SCMP Friday, September 1, 2000
Tung helps missing-boy hunt
CHEUNG CHI-FAI in Shenzhen and ANTOINE SO
More than 7,000 mainland police combed Shenzhen last night for a 15-year-old autistic boy wrongly sent over the border by Hong Kong immigration officers more than a week ago.
The stepped-up search for Yu Man-hon came after Chief Executive Tung Chee-hwa spoke to Shenzhen Mayor Yu Youjun and urged him to intensify the hunt for the boy, who has a mental age of two and requires daily medication for hyperactivity.
As public anger over the case mounted, Mr Tung was criticised for failing to act swiftly.
Public Security Bureau officers scoured guesthouses, parks, bridges, back streets and alleys, but by late last night Man-hon was still missing. Lowu assistant bureau head Shen Liying said: "We are very concerned and we have organised officers from different stations to conduct the search."
A spokeswoman for the Chief Executive's Office said Mr Tung phoned Mr Yu yesterday morning and urged him to step up search efforts. She did not say why Mr Tung failed to act earlier this week when the boy's plight was widely reported.
The director of welfare group the Society for Community Organisation, Ho Hei-wah, attacked Mr Tung for not acting sooner. "The Government not only shuns responsibility, it also fails to have the least awareness of the possible consequence," Mr Ho said.

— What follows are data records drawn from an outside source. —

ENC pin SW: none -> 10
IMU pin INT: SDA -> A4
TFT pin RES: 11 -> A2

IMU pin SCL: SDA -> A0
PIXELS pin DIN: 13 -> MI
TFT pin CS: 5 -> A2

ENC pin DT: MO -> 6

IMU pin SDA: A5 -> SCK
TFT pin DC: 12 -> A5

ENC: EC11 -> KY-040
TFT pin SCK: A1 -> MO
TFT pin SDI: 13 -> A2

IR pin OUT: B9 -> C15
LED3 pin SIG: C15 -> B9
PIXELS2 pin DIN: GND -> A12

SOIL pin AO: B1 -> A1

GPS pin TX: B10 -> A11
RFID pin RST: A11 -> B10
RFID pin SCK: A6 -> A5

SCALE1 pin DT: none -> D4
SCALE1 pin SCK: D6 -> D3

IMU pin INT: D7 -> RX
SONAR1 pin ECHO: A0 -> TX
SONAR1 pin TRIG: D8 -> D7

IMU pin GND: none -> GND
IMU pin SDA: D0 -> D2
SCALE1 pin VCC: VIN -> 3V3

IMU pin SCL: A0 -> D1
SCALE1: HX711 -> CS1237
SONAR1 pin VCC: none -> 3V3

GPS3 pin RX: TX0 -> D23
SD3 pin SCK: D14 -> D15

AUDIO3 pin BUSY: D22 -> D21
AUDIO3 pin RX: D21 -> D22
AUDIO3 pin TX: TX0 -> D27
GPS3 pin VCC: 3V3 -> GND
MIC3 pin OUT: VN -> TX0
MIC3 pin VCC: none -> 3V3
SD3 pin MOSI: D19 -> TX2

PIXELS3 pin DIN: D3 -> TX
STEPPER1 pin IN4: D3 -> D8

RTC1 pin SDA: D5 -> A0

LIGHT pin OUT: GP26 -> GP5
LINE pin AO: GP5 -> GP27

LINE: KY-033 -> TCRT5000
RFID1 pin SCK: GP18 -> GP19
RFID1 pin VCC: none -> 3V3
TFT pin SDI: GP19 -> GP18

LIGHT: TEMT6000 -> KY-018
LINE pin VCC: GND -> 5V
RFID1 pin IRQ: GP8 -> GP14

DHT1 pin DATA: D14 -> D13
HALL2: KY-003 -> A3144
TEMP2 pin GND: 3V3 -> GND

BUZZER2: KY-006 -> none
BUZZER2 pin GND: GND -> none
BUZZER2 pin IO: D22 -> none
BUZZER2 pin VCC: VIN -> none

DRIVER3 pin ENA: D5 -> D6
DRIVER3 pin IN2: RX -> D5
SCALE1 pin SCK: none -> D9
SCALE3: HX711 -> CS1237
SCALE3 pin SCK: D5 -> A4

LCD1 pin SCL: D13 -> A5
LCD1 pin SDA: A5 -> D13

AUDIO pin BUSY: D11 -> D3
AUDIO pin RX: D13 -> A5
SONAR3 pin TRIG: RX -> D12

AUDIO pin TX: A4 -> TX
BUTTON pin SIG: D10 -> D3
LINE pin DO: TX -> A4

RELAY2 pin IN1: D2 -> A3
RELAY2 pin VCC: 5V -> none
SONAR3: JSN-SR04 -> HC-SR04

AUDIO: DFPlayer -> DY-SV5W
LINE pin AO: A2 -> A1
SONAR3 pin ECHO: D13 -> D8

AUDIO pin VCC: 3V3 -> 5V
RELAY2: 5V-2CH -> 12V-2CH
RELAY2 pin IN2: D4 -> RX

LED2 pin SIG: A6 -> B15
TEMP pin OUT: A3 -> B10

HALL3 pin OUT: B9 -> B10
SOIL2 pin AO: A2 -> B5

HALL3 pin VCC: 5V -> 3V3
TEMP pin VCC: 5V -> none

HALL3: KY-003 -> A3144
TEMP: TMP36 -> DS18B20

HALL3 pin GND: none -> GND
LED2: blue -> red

Returning from Shenzhen after a meeting with Guangdong and Shenzhen public security and immigration officials, Assistant Director of Immigration (Control) Tang Man-kit said the department had set up a team to liaise with the mainland on the search, which would be extended to all of Guangdong province. Mr Tang said he was confident the boy was still in Shenzhen.
A delegation from the Democratic Alliance for the Betterment of Hong Kong (DAB) which met Guangdong public security officials yesterday said it had been assured no deaths reported in Shenzhen and the province over the past week matched the age and description of Man-hon.
Guangdong police have also set up their own taskforces to follow up on the search. A Shenzhen hotline has been set up for information on (0755) 210 3115 and two in Hong Kong - 2829 3010 during office hours and 2543 1958 after hours.
The DAB's Ma Lik said that over the past few days police over the border had been watching bus and train stations in Shenzhen and would do the same elsewhere in the province for traces of Man-hon, who has a habit of following large crowds on to buses or trains.
"They cannot rule out the possibility that he may have boarded one of the cross-border buses or trains," he said.
Donations have poured in for the boy and his parents, with at least $85,000 already promised for the family to finance their search.
Hong Kong Red Cross assistant secretary-general Wilson Wong Mok-fai said the organisation's Shenzhen branch was also on the lookout for the boy, who ran away from his mother at Yau Ma Tei MTR station last Thursday morning.
He was spotted by officials on the Shenzhen side of the border the same day and sent to the SAR to confirm his identity. Hong Kong officials could not confirm he was an SAR resident during a two-hour interview and he was returned to Shenzhen.